- [PROMPT]:
Please extract the text lines from every one of the items below, reproducing each line word for word.

- [Collected data]:
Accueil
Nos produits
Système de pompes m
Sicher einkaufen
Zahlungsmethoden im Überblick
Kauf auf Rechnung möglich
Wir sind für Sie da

- [YOUR RESPONSE]:
Accueil
Nos produits
Système de pompes m
Sicher einkaufen
Zahlungsmethoden im Überblick
Kauf auf Rechnung möglich
Wir sind für Sie da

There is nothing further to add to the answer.